Festins : temps de préparation
Un cycle est en passe aussi de se terminer à Chemilly-sur-Yonne où Didier et Évelyne Chapuis ont bâti pendant plus de trente ans, Festins, une autre référence de la gastronomie en Bourgogne. Et c’est leur fils Matthieu qui se prépare, à 36 ans, à leur succéder. Après un apprentissage en cuisine au Georges V et un cursus à l’école hôtelière de Lausanne, le jeune homme est parti durant trois ans en Asie au sein du groupe Accor pour lequel il a occupé les fonctions de directeur adjoint à la restauration à Singapour, puis à Manille. Avant de revenir dans l’entreprise familiale en 2015, là où tout avait commencé pour celui qui a fait ces armes dans les cuisines du traiteur haut de gamme. Successivement responsable puis directeur commercial, directeur grands comptes et enfin directeur d’exploitation des ateliers de Festins à Appoigny, Matthieu Chapuis entame ce qui s’apparente à la dernière phase de la reprise de l’entreprise familiale en occupant le poste de directeur général délégué du groupe. « Reprendre Festins derrière Didier et Évelyne Chapuis, c’est comme reprendre l’AJA derrière Guy Roux… », analyse-t-il avec humilité. « Succéder aux créateurs qui incarnent l’entreprise, ce n’est pas simple. La chance que j’ai, c’est que ça se passe bien avec mes parents et qu’ils sont vraiment dans une transmission douce et lente. » Celui qui incarne la deuxième génération se sait attendu au tournant. Se saisir des rênes d’une entreprise multisites de 300 collaborateurs, sous le regard bienveillant mais forcément exigeant de ses parents, constitue un véritable challenge. « Dans la cellule familiale, il peut y avoir beaucoup d’émotion. Parce que votre père est aussi votre patron. Au début, nous échangions beaucoup le week-end sur l’entreprise. Aujourd’hui, je refuse d’en parler dans les moments familiaux. Parce que ce sont des moments qui sont beaucoup trop précieux pour les polluer avec des réunions de travail. »

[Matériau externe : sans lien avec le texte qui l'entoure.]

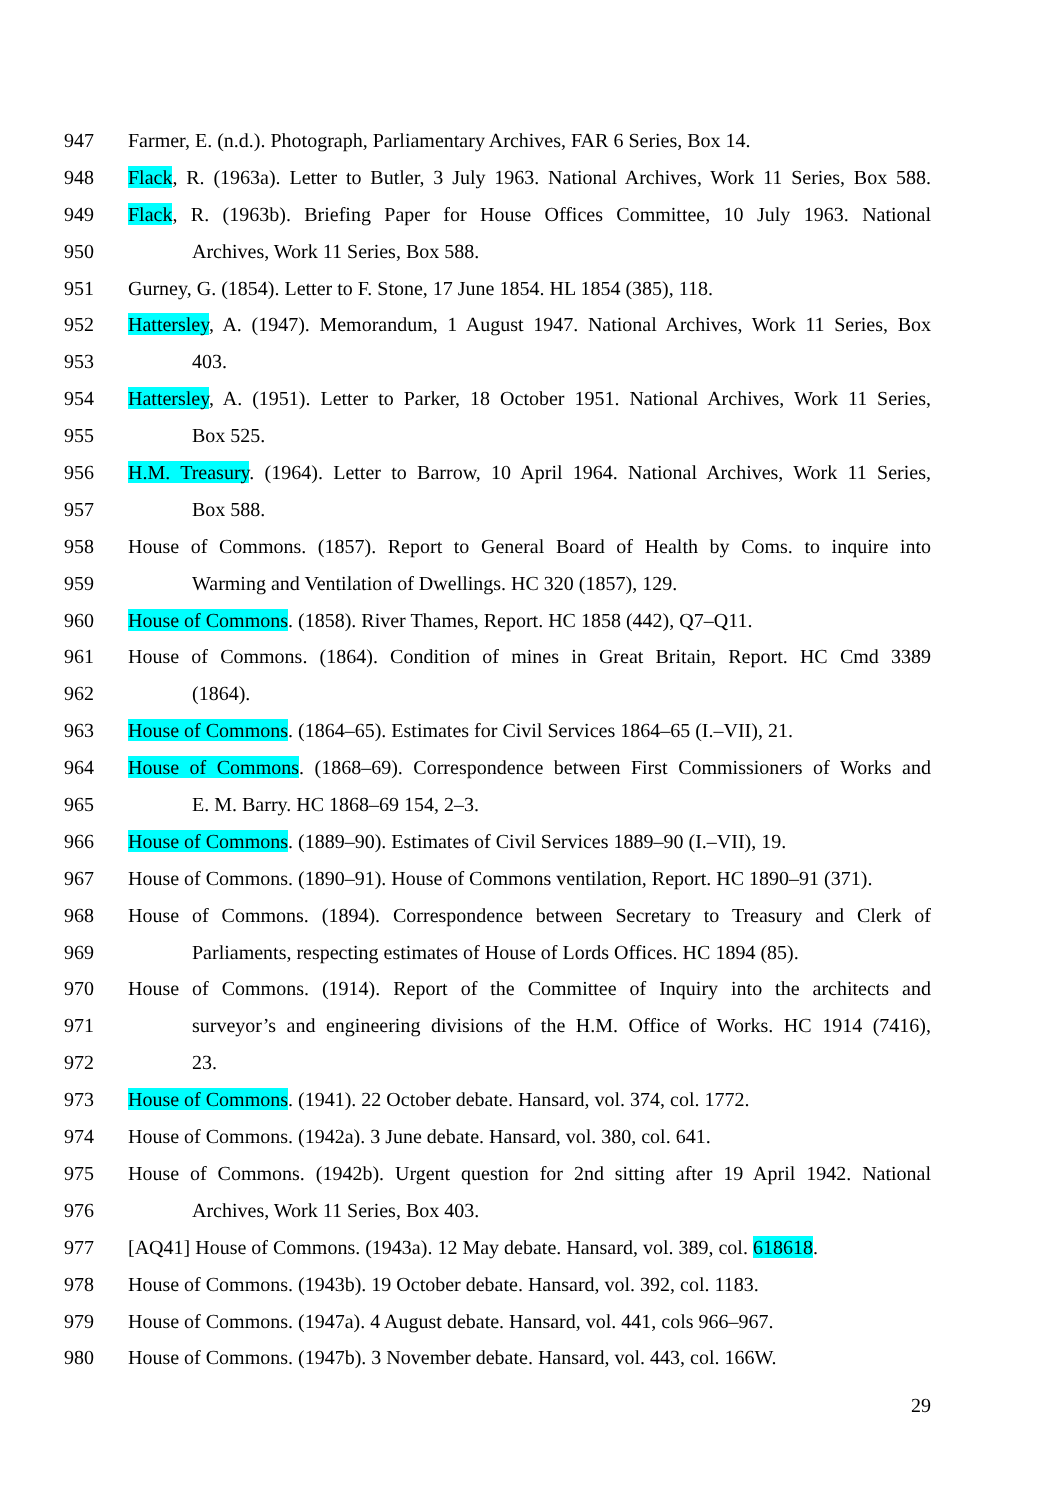947 Farmer, E. (n.d.). Photograph, Parliamentary Archives, FAR 6 Series, Box 14.
948 Flack, R. (1963a). Letter to Butler, 3 July 1963. National Archives, Work 11 Series, Box 588.
949 Flack, R. (1963b). Briefing Paper for House Offices Committee, 10 July 1963. National
950 Archives, Work 11 Series, Box 588.
951 Gurney, G. (1854). Letter to F. Stone, 17 June 1854. HL 1854 (385), 118.
952 Hattersley, A. (1947). Memorandum, 1 August 1947. National Archives, Work 11 Series, Box
953 403.
954 Hattersley, A. (1951). Letter to Parker, 18 October 1951. National Archives, Work 11 Series,
955 Box 525.
956 H.M. Treasury. (1964). Letter to Barrow, 10 April 1964. National Archives, Work 11 Series,
957 Box 588.
958 House of Commons. (1857). Report to General Board of Health by Coms. to inquire into
959 Warming and Ventilation of Dwellings. HC 320 (1857), 129.
960 House of Commons. (1858). River Thames, Report. HC 1858 (442), Q7–Q11.
961 House of Commons. (1864). Condition of mines in Great Britain, Report. HC Cmd 3389
962 (1864).
963 House of Commons. (1864–65). Estimates for Civil Services 1864–65 (I.–VII), 21.
964 House of Commons. (1868–69). Correspondence between First Commissioners of Works and
965 E. M. Barry. HC 1868–69 154, 2–3.
966 House of Commons. (1889–90). Estimates of Civil Services 1889–90 (I.–VII), 19.
967 House of Commons. (1890–91). House of Commons ventilation, Report. HC 1890–91 (371).
968 House of Commons. (1894). Correspondence between Secretary to Treasury and Clerk of
969 Parliaments, respecting estimates of House of Lords Offices. HC 1894 (85).
970 House of Commons. (1914). Report of the Committee of Inquiry into the architects and
971 surveyor’s and engineering divisions of the H.M. Office of Works. HC 1914 (7416),
972 23.
973 House of Commons. (1941). 22 October debate. Hansard, vol. 374, col. 1772.
974 House of Commons. (1942a). 3 June debate. Hansard, vol. 380, col. 641.
975 House of Commons. (1942b). Urgent question for 2nd sitting after 19 April 1942. National
976 Archives, Work 11 Series, Box 403.
977 [AQ41] House of Commons. (1943a). 12 May debate. Hansard, vol. 389, col. 618618.
978 House of Commons. (1943b). 19 October debate. Hansard, vol. 392, col. 1183.
979 House of Commons. (1947a). 4 August debate. Hansard, vol. 441, cols 966–967.
980 House of Commons. (1947b). 3 November debate. Hansard, vol. 443, col. 166W.
29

Une mesure historique pour sauver les Domaines viticoles
Les exploitations viticoles de Bourgogne illustrent particulièrement la gravité de la problématique de la transmission agricole. En septembre 2024, le groupe de luxe LVMH, déjà propriétaire du domaine des Lambrays à Morey-Saint-Denis (21), a acquis 1,3 hectare du domaine Poisot père & fils pour 15,5 millions d’euros, les héritiers étant incapables d’assumer la fiscalité liée à la succession. Cette situation met en lumière l’urgence du problème et a incité Thiébaut Huber, président de la Confédération des appellations et des vignerons de Bourgogne (CAVB) depuis 1998, à dénoncer une « décorrélation entre les valeurs agricoles et viticoles » et à alerter sur le risque de disparition de plus de 1.500 exploitations de moins de 7 hectares. Mais 3 février dernier, le Parlement a adopté, à travers le Projet de loi de finances (PLF), une mesure attendue et historique réclamée depuis près de 30 ans : l’allègement des droits de succession et de donation pesant sur les domaines viticoles. Cette réforme exonère désormais 75 % de la valeur du foncier jusqu’à 20 M €, contre 500 000€ auparavant, une valeur largement dépassée en raison de la flambée des prix des terres viticoles et d’une fiscalité particulièrement lourde en France. En moyenne, l’hectare en Appellation d’origine protégée (AOP) se négocie autour de 155.000 €, certains pouvant atteindre un million d’euros en Côte-d’Or ou en Champagne (contre 10.000 €/ha pour les terres agricoles, chiffres de 2023). La condition sine qua non pour bénéficier de ce dispositif est une transmission assurée pour 18 ans : « On s’engage effectivement à donner un bail pour 18 ans à celui qui hérite de ces terres; cela permettra de faire entrer 85 à 90 % des exploitations viticoles dans le dispositif »,estime Thiébault Huber, interrogé par nos confrères de France 3, qui ajoute que « tout devrait rouler désormais ».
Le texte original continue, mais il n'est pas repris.